» **Problem to solve**:
Of the records that follow, copy only the lines from the line containing "inner display type" to the line containing "块格式化上下文，它是一个独立", both included, exactly as written.

» **Given data**:
§ §
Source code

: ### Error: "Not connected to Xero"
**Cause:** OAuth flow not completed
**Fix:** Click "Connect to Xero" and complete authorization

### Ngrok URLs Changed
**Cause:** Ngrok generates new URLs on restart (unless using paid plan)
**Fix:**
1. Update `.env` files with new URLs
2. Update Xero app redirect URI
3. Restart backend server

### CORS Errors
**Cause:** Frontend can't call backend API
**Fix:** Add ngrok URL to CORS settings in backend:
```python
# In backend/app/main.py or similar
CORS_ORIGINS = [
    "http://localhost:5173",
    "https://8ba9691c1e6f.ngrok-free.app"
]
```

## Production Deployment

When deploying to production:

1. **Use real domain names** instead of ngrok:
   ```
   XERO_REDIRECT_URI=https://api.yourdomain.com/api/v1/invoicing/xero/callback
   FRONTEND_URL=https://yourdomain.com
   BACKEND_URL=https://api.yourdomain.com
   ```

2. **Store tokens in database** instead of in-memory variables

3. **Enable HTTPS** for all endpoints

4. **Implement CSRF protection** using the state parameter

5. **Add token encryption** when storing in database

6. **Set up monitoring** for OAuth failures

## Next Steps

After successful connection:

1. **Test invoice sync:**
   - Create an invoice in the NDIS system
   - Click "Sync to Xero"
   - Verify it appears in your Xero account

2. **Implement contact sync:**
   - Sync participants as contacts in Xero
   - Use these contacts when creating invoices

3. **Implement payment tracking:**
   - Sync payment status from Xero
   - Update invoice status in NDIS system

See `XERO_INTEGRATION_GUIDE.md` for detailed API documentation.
§ §
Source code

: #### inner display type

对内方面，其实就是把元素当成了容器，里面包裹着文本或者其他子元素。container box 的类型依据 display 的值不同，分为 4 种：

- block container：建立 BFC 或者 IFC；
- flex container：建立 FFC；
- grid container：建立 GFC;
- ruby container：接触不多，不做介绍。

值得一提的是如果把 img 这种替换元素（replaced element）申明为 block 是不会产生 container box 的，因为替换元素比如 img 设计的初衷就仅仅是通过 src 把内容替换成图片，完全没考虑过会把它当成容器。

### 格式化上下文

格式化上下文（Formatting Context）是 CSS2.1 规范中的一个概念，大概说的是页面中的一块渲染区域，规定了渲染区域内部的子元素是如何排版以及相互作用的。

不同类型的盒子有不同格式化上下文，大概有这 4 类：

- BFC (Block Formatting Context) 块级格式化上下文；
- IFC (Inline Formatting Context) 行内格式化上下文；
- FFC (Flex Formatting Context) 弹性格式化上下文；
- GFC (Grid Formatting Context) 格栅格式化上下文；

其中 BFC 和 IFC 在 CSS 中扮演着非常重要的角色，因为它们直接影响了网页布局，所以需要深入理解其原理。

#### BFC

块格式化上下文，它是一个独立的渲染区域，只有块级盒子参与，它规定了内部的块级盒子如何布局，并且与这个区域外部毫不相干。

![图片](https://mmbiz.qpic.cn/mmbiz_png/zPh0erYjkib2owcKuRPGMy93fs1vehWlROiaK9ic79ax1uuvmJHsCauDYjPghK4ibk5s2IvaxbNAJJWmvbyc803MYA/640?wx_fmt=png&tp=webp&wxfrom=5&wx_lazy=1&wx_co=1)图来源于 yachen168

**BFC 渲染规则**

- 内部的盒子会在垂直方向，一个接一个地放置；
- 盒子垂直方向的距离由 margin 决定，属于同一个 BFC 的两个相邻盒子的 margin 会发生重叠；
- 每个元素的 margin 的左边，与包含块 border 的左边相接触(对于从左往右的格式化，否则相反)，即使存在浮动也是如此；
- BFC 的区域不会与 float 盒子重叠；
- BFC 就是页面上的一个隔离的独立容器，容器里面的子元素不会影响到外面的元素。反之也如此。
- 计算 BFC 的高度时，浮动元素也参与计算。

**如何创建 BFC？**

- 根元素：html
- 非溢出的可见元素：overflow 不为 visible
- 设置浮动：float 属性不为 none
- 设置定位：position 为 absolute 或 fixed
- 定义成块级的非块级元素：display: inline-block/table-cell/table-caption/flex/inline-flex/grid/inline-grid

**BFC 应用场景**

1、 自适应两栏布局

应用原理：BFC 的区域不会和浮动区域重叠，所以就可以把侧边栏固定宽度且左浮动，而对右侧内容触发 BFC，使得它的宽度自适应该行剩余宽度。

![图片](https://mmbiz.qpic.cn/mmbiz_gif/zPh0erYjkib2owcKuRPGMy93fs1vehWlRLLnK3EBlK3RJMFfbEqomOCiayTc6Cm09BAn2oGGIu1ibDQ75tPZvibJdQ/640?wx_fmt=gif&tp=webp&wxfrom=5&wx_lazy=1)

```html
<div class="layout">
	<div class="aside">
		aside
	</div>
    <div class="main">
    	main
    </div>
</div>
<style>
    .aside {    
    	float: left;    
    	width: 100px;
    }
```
§ §
» **Response to the task**:
: #### inner display type

对内方面，其实就是把元素当成了容器，里面包裹着文本或者其他子元素。container box 的类型依据 display 的值不同，分为 4 种：

- block container：建立 BFC 或者 IFC；
- flex container：建立 FFC；
- grid container：建立 GFC;
- ruby container：接触不多，不做介绍。

值得一提的是如果把 img 这种替换元素（replaced element）申明为 block 是不会产生 container box 的，因为替换元素比如 img 设计的初衷就仅仅是通过 src 把内容替换成图片，完全没考虑过会把它当成容器。

### 格式化上下文

格式化上下文（Formatting Context）是 CSS2.1 规范中的一个概念，大概说的是页面中的一块渲染区域，规定了渲染区域内部的子元素是如何排版以及相互作用的。

不同类型的盒子有不同格式化上下文，大概有这 4 类：

- BFC (Block Formatting Context) 块级格式化上下文；
- IFC (Inline Formatting Context) 行内格式化上下文；
- FFC (Flex Formatting Context) 弹性格式化上下文；
- GFC (Grid Formatting Context) 格栅格式化上下文；

其中 BFC 和 IFC 在 CSS 中扮演着非常重要的角色，因为它们直接影响了网页布局，所以需要深入理解其原理。

#### BFC

块格式化上下文，它是一个独立的渲染区域，只有块级盒子参与，它规定了内部的块级盒子如何布局，并且与这个区域外部毫不相干。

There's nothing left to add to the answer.